Aguirre: Die Anwesenheit der 15000 UN-Soldaten und Mitarbeiter in Zentralafrika ist sehr zweideutig. Für viele Soldaten ist das ein großes Geschäft. Diese Menschen verdienen sehr viel Geld, sie haben kein Interesse, dass sich ihr Auftrag schnell erledigt. Wir haben zum Beispiel in Bangassou viele marokkanische Soldaten, die in einem eigenen Viertel sehr gut leben und kein Interesse daran haben, zu der Lösung des Konfliktes beizutragen. Ähnliches könnte man über die UN-Kontingente aus Mauretanien, Ägypten und Pakistan sagen, alles mehrheitlich muslimische Länder, die bei den ersten Kampfhandlungen sofort die Szene verlassen. Nur die UN-Soldaten aus Portugal, Ruanda und Burundi setzen sich wirklich für den Schutz der Bevölkerung ein und versuchen, ihren Beitrag zum Frieden in Zentralafrika zu leisten. Diese bilden jedoch nur eine Minderheit der Truppe der Minusca (Multidimensionale Integrierte Stabilisierungsmission der UN in der Zentralafrikanischen Republik). Die große Mehrheit der internationalen Truppe sieht ihren Einsatz als Business zur Selbstbereicherung. 

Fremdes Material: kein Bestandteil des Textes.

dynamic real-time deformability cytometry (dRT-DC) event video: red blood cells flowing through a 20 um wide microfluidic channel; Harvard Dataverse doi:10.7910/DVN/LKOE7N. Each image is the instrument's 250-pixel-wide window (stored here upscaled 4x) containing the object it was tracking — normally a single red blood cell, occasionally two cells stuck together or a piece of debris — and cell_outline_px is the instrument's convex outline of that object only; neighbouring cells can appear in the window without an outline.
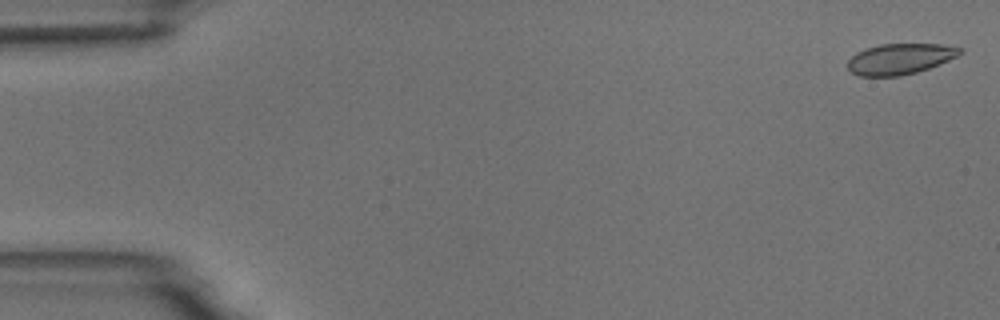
{"species": "common noctule bat (a hibernating species)", "species_latin": "Nyctalus noctula", "temperature_condition": "room temperature", "stored_images_in_passage": 2, "segment_of_instrument_passage": [2, 2], "camera_frame_rate_fps": 3000, "um_per_image_px": 0.085, "animal": {"sex": "male", "body_mass_g": 18.8}, "frame": {"image": 1, "passage_image": 2, "time_ms": 1.0, "image_size_px": [1000, 320], "cell_outline_px": [[964, 52], [940, 64], [916, 72], [900, 76], [860, 76], [852, 72], [848, 68], [848, 60], [856, 52], [864, 48], [880, 44], [940, 44], [964, 48]], "centroid_in_image_um": [76.5, 5.0], "position_along_channel_um": 8.5, "area_um2": 20.17}}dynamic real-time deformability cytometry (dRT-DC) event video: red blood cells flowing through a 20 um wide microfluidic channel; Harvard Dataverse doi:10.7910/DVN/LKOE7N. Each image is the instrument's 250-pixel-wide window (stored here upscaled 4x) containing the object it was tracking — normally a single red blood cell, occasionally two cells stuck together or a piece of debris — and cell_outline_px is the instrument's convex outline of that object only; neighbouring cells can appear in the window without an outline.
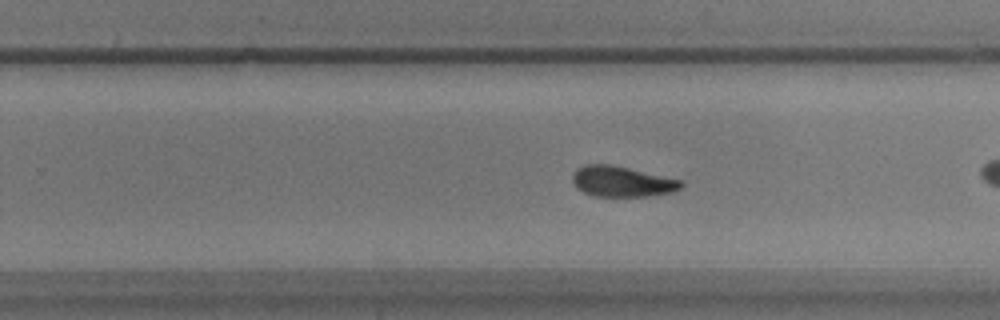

PAZ: Sind diese Verhältnisse bei der Leitung der MINUSCA-Truppe bekannt und auch bei der UN?

Aguirre: Ich habe persönlich mit dem UN-Generalsekretär Antonio Guterres gesprochen über die Probleme bei der MINUSCA. Alles läuft ab wie in einer großen Maschinerie. Guterres hat behauptet, dass ohne die Soldaten der UN die Situation in Zentralafrika noch schlimmer wäre. Mit solchen UN-Einsätzen bereichern sich viele arme Staaten, weil die Gehälter der Soldaten nicht an diese gehen, sondern an deren Heimatstaaten, für die diese eine wichtige Einnahmequelle darstellen.

PAZ: In Khartum fanden vor Kurzem Friedensgespräche statt. Welche Erwartungen haben Sie daran?

Aguirre: Die Konferenz von Khartum war bereits der achte Versuch einer Verhandlungslösung. Immer hatten bislang nach den Verhandlungen wieder die Waffen die Oberhand gewonnen. Diesmal ging die Initiative von der Afrikanischen Union aus, deren Sitz in Addis Abeba in Äthiopien ist. Dort hatte man ursprünglich die Verhandlungen führen wollen. Vor Kurzem wurden zwei christliche Anti-Balaka-Führer an den Internationalen Strafgerichtshof überstellt. Das hat den muslimischen Kriegsherren einen Schrecken versetzt. Weil viele dieser 14 Kriegsherren, die diese Verhandlungen führen, auf der Fahndungsliste des UN-Strafgerichtes in Den Haag stehen, hat man diese Verhandlungen in den Sudan verlegt, dessen Präsident Umar al-Baschir, ebenfalls auf der Fahndungsliste des Gerichtes steht. Diskutiert wurden zwei Punkte, einmal eine Amnestie für die 14 muslimischen Bandenchefs, die alle vom Internationalen Strafgerichtshof in Den Haag gesucht werden, und eine Aufteilung des Landes anhand einer Linie von Kabo im Norden nach Alindao im Süden. Der Ostteil dieser Linie, der heute schon zum größten Teil in der Hand der muslimischen Rebellen ist, soll ein islamischer Staat werden, der nach Mekka ausgerichtet wird. Mein Bistum Bangassou liegt in diesem östlichen bald muslimischen Staat. Wir werden als Priester und Bischöfe auch in diesem zukünftigen muslimischen Staat bleiben. Wir werden uns den Argumenten der Waffen, auch wenn diese scheinbar stärker sind, nicht beugen, weil wir auf der Seite der Menschen sind. 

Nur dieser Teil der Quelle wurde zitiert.